6. Mejia – Having Hosmer (or Myers), Renfroe and Mejia back to back to back sets up a lot of K’s. Bump Mejia down one spot to hopefully get pitchers out of their rhythm
7. Margot/Cordero (for 2020 obviously) – I do think the CF position is the one that will be looked at hard to improve this offseason. I like Franchy, but health is proving to be a major issue for him unfortunately.
8. Urias – This one is tough. I do think Urias is a perfect #2 guy. For now though, let’s see a little more consistency from him. If he shows it the rest of the year, then bump him to #2 and Hosmer/Myers go to 5 while everyone else moves down a spot.
This lineup is dangerous although I do think another LHH is needed. CF is really the only option for that spot.
This team either needs Urias and Mejia to take a major step forward, AND Myers to return to form, or it needs new players.
A team with Hosmer 3rd and Renfroe 4th is not a playoff team. Hosmer has a very meh 102 wRC+, he should be hitting 6th. Renfroe has an OBP of .299, he should be hitting 7th.
I agree with your advocacy for another LHH. Perhaps Renfroe moves to CF and Trammel comes up and plays RF?
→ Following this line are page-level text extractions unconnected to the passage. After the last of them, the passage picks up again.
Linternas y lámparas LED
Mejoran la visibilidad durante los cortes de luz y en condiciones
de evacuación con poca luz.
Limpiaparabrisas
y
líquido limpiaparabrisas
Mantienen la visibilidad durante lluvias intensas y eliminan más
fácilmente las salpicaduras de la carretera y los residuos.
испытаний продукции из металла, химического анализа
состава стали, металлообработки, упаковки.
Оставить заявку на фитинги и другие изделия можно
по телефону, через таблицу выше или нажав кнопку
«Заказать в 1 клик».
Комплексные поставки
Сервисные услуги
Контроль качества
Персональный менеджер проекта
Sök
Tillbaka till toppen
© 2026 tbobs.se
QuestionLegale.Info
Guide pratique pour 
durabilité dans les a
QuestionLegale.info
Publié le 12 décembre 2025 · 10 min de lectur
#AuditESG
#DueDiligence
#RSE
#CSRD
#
Read Bill James and bring your thinking current.
Teams in the know value on base percentage and power. Machado should hit 2nd. Not barely holding on to his roster spot, replaced by Wil Myers in CF to get some offense out of that position Margot.
This is another reason Green should be fired. Too stupid to see what others are doing, and too stubborn to change.
And no team that has league average hitters batting 2nd and 5th is going to the playoffs. Hosmer should be batting 6th and Margot 9th.
The one that doesn’t have Wil Myers in it.